In particular, respect for international law means that civilians must be protected at all times, Burger said. “The reports of possible civilian casualties from these Turkish airstrikes are extremely worrying.” Referring to Article 51 of the UN Charter, the spokesman also made it clear: “The right to self-defense does not include a right to retaliation.”

Destroyed truck

Archyde.com/North Press Agency

According to the Turkish Ministry of Defense, it carried out airstrikes in Derik (Syria).

Years of tension continue to intensify

Turkey has been trying for years to set up a “buffer zone” on its border with Syria and push back the Kurdish units it blames for terrorist attacks. The conflict between Turkish armed forces and the PKK has a decades-long history and has so far claimed thousands of lives – according to the organization International Crisis Group, the majority of PKK members and allies have been killed.

Dead following shelling from Syria

Two people have been killed by rocket fire from Syria in the Turkish border town of Karkamis. Officials said five rockets were fired at the center of the city. According to the state-run Anadolu Agency, the attacks hit a school and two houses and a truck near the border crossing to the Syrian city of Jarablus.

The new riots are a sharp rise in tensions between two powers that have long hated each other, writes the New York Times (“NYT”). Conflicts are also caused by the fact that Ankara is currently blocking Sweden and Finland from joining NATO, citing, among other things, the alleged support of the Kurdish militias by both countries.

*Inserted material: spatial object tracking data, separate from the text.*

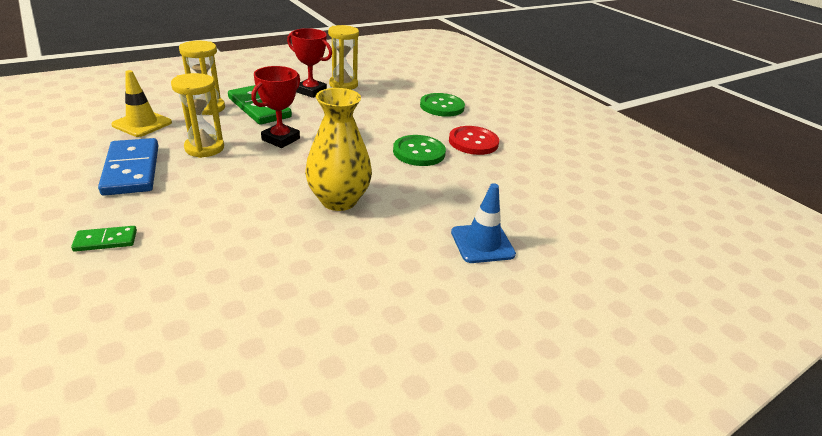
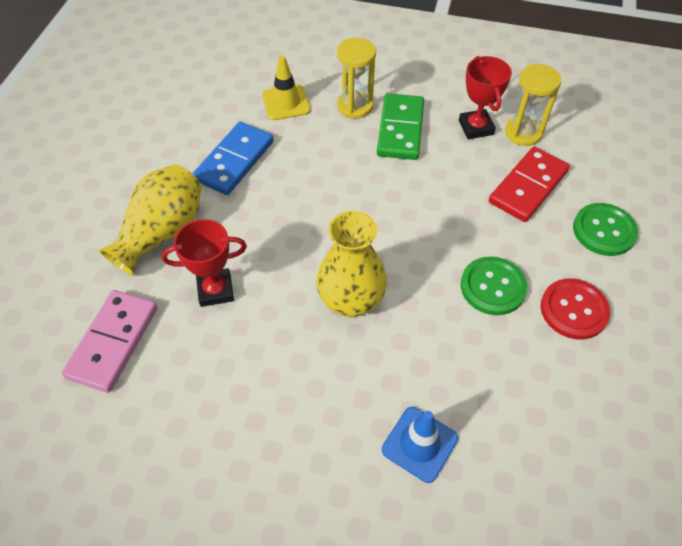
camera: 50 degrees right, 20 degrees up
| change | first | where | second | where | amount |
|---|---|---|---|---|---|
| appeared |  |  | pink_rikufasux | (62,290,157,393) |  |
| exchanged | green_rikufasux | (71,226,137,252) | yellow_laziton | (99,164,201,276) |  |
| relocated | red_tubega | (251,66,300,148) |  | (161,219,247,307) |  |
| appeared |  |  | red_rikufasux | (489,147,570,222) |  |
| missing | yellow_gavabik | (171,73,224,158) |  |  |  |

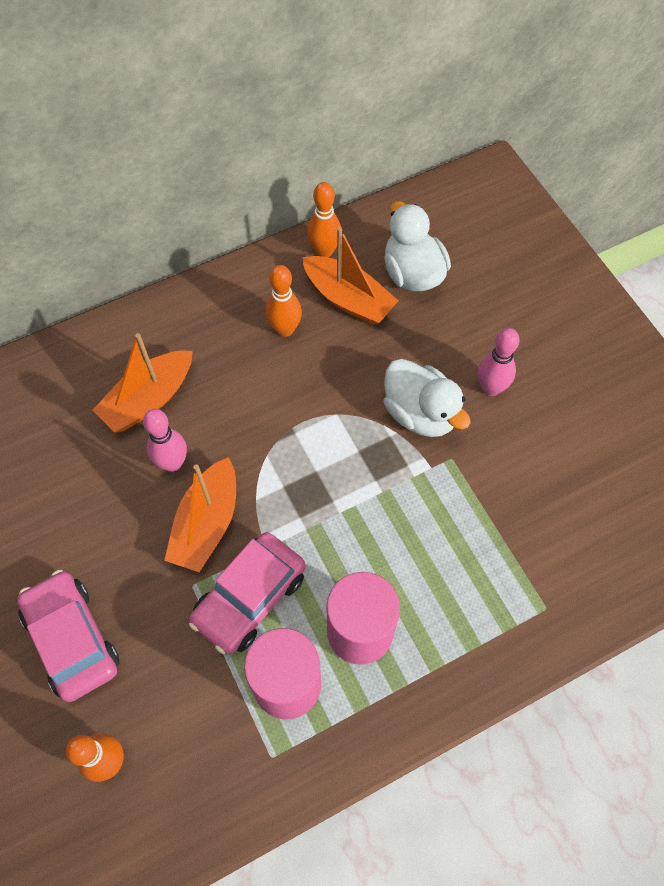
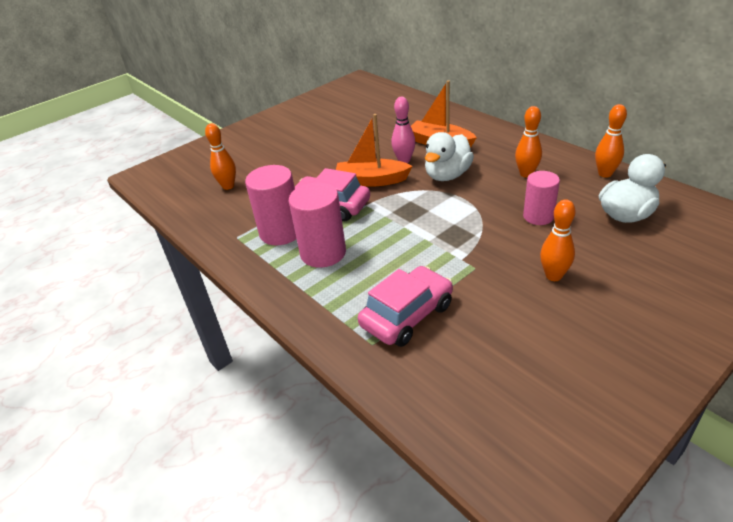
camera: 80 degrees right, 25 degrees down
| change | first | where | second | where | amount |
|---|---|---|---|---|---|
| relocated | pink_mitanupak | (17,570,120,702) |  | (358,266,453,347) |  |
| relocated | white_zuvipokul | (384,359,471,437) |  | (425,132,474,181) |  |
| appeared |  |  | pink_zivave | (523,171,560,225) |  |
| colour | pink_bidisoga | (478,328,520,396) | orange_bidisoga | (540,199,576,281) |  |
| missing | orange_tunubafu | (302,227,398,325) |  |  |  |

Swedish Ambassador summoned

On Monday, the Turkish foreign ministry summoned the Swedish ambassador to Ankara. In doing so, Turkey wanted to condemn the fact that “images with terrorist propaganda and insults once morest our President (…) had been projected onto the building of our embassy in Stockholm,” according to Turkish diplomatic circles. Groups connected to the PKK are responsible for this.

Turkey was thus reacting to a video published by the Swedish Rojava Committee on Twitter on Monday. Rojava is the self-declared semi-autonomous Kurdish region in northern Syria. The committee supports the Syrian-Kurdish organization YPG.

Action by Turkey ensures “political survival”

Sinem Adar, researcher at the Center for Applied Turkish Studies (CATS) of the Science and Politics Foundation, sees the Turkish approach as a continuation of “the war policy and war economy” that have ensured the Turkish leadership’s political survival since 2015.

In 2015, a series of attacks that left many dead shook the country. Looking at the polls, the ruling AKP under Erdogan as prime minister was able to take advantage of the situation at the time. At that time, she was able to regain a majority that she had just lost. The fact that Erdogan blames the Kurds for the most recent attack in Istanbul is a “well-known and effective strategy” in view of the upcoming elections, according to the “world”.